- [INSTRUCTIONS TO FOLLOW]: Work through the data line by line, gathering every line that has the word "яблок".

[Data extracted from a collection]
◆ ◆ ◆ ◆ ◆ ◆ ◆
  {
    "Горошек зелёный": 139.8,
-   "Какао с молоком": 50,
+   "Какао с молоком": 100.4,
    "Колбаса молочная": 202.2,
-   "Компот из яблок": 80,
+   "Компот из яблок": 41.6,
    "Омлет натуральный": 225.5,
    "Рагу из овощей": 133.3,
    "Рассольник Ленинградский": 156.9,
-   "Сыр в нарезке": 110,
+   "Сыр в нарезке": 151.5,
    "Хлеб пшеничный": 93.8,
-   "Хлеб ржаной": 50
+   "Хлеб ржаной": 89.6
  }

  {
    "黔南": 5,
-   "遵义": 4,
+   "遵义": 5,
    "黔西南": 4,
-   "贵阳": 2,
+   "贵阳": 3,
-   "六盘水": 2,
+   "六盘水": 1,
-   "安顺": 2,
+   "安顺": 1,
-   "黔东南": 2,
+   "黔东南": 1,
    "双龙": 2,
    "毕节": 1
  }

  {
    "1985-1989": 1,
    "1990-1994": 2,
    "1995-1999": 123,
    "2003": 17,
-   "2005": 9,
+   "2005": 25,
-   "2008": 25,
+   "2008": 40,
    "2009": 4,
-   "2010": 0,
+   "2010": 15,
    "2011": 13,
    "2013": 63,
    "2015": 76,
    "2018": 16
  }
◆ ◆ ◆ ◆ ◆ ◆ ◆
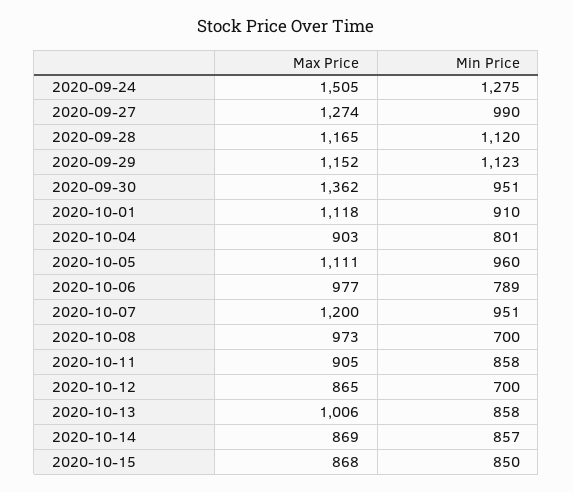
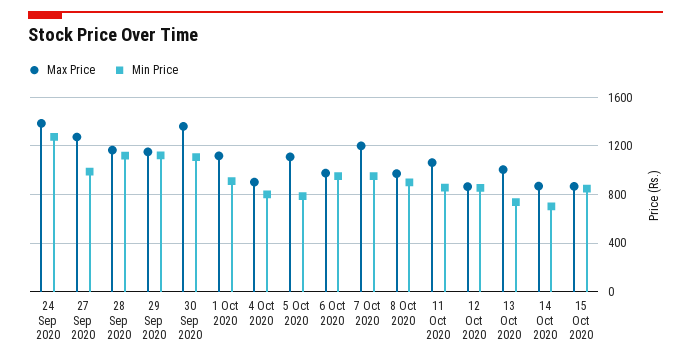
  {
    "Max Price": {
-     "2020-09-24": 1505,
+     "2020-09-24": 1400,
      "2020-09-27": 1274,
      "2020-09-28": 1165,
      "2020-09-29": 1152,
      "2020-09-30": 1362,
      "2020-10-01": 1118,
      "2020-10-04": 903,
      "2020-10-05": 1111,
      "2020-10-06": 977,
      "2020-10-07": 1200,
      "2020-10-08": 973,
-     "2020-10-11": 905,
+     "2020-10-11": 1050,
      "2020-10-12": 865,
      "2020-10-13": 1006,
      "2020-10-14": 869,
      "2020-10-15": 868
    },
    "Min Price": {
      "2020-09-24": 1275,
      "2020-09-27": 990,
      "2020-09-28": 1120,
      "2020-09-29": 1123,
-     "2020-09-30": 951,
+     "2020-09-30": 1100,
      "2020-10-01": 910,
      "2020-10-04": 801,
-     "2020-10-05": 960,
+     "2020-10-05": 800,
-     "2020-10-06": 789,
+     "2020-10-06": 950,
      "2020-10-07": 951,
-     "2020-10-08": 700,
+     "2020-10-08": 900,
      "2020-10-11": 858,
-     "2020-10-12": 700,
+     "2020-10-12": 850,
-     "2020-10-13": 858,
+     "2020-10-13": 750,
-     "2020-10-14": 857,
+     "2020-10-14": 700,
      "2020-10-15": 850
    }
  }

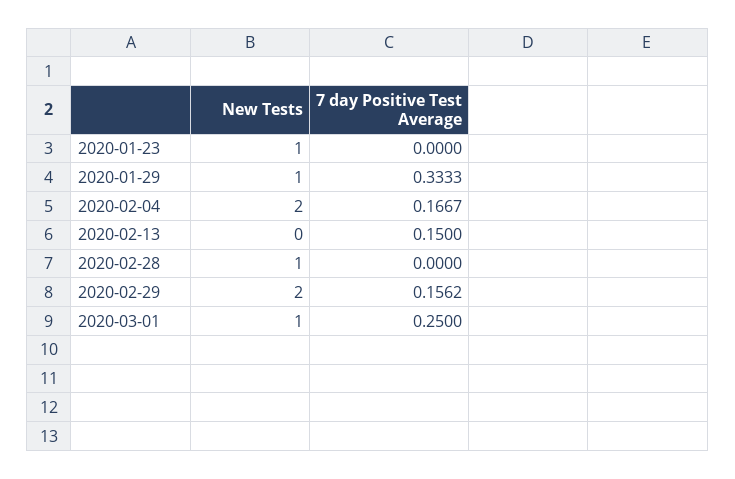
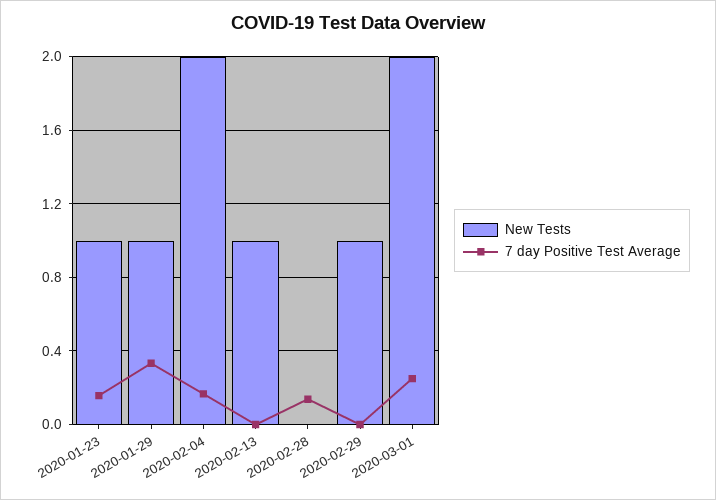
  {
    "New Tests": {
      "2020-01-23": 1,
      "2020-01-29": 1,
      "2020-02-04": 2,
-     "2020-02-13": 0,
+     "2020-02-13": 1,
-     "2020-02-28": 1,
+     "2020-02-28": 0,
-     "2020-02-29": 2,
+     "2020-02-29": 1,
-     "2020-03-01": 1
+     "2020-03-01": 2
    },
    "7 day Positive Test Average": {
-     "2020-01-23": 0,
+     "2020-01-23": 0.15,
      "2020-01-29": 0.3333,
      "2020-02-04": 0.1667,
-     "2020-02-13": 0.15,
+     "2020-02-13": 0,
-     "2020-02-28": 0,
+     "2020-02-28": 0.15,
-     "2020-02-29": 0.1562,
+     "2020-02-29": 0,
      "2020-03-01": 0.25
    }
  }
◆ ◆ ◆ ◆ ◆ ◆ ◆
- [TASK SOLUTION]:
-   "Компот из яблок": 80,
+   "Компот из яблок": 41.6,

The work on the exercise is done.